BY VICTORIA BARANETSKY
Professor Lawrence Lessig’s new focus on institutional corruption is now hitting home, as a Harvard Alumni Association event last week demonstrated. Lessig, head of the new Institutional Corruption initiative within the Edward Safra Foundation for Ethics, was accompanied by Linda Greenhouse, former New York Times Supreme Court correspondent, who quesitoned Harvard President Drew Faust on the university’s own miscreant behavior.
Lessig, best known for his work in law and technology, particularly copyright issues (including the establishment of Creative Commons) returned to Harvard this past year to pursue his new found field of study. Through the Safra Foundation’s Institutional Corruption initiative, Lessig reported that he hopes to create a metric to determine “when institutional corruption occurs” and find a way to “produce remedies.”
Lessig defines institutional corruption as “an economy of influences upon an institution” that weaken both “the effectiveness of that institution” and “the public trust” within the system. He is less concerned with traditional notions of corruption, like favors traded for “money in a brown paper bag,” than, as he has written on his wiki, “non-obvious corruption where a decision is improperly and/or subtly influenced by a government actor’s anticipation of some sort of indirect economic gain or loss”.
Lobbying Congress is a “paradigm[atic] example,” said Lessig, according to whom lobbyists have become “pushers or suppliers,” affecting Congressional votes. Wealthy lobbyists like Gerald Cassidy have accumulated hundreds of millions of dollars to throw at Congress. With their coffers open to lobbyists, Congressmen decide wrongly on “nutrition, healthcare and global warming policies,” explained Lessig. “And these are the easy public policy questions,” he guffawed.
A “weakened public trust in the institution,” also defines corruption, according to Lessig. In essence, the concern is not whether Representatives were bought. Instead, the problem is that “the American public thinks they were bought. That is what is important,” he explained. Lessig once again pointed to Congress. “Only 22% of the U.S. has a positive view of Congress,” he stated, “And 88% of California believes money buys results.”
Linda Greenhouse never explicitly asked President Faust whether Harvard was corrupt, though her interview circled the question. Like Congress, Harvard seems to be a money making machine, illustrated by its recent endowment plunge: a 30% drop, from $36.9 billion to a still-phenomenal $26.0 billion as of June this year. Like Congress, moreover, Harvard seems to have lost the trust of its constituents. Harvard’s alumni magazine recently highlighted the university’s losses, in an article entitled “$11 Billion Less”.
“We have a new understanding of what risk is,” Faust said, when Greenhouse asked her about the meltdown. “In a school that relies so heavily on its endowment, we understand we now need to save for rainy day.”
Although her prepared response seemed to assuage fears about Harvard’s future, alumni were still curious about the university’s past decisions about its finances. “What about the compensation?” an audience member asked, referring to the Harvard Management Corporation, the entity responsible for Harvard’s endowment. Its top six officials made a collective $26.8 million in 2008. Faust replied that they were “consistent with the other salaries in the market” in order to be “competitive.” She did not address an issue at the heart of Lessig’s definition of corruption, however: the loss of public trust.
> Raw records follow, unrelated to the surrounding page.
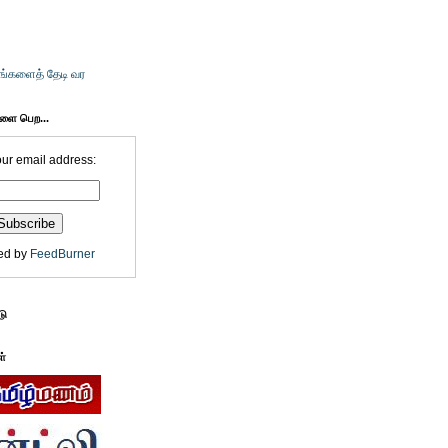
உங்களைத் தேடி வர
களை பெற...
our email address:
ed by
FeedBurner
டு
ள்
But the driving need for such risky investing seems to be part of a much greater problem. Faust claimed that “we expect too much of our universities. We give them too many roles.” Universities are expected to “supply our workforce, help our children with mental health and socialization, be centers for art and culture and be scientific research centers,” she said. “This is an enormous array of tasks. We must ask how universities are supposed to do all of these things and pay for it. Should these roles be played elsewhere?”
In her book University, Inc., Jennifer Washburn explores the commercial transformation of American higher education over the last 30 years. She argues that universities have made money by contracting with pharmaceuticals and other medical institutions as their private researchers and therefore been bent by their influences. Washburn’s book suggests that universities have become like corrupt Congressmen, dependent on and influenced by the economic pressures of pharmaceuticals, which behave like the lobbyists. Unfortunately, that leaves students to play the role of the shafted American public.
Another way to pay for this structure is by increasing tuition, an issue Faust has addressed since assuming her role in 2007. Faust made financial aid a priority after she realized the “cost of higher education had risen so much that many intelligent individuals could no longer attend,” she said. But with the economic downturn Harvard has had trouble committing to its financial aid.
Either way, people like disgraced former Illinois Governor Rod Blagojevich are not to blame, said Lessig. “We are they, the problem [is] in society,” he continued. “Institutional corruption is primed and permitted by the passivity of the most privileged.” Lessig’s closing remarks go back to the roots of the Safra Foundation, which almost three decades ago began a national movement to institute professional codes of ethical conduct. “These serious problems need serious attention,” said Lessig, “and we are the ones who need to speak up.” If there are problems within Harvard, within this country, he implied, alumni, students, faculty and others should speak up and not just sit and wait for the panel to be over.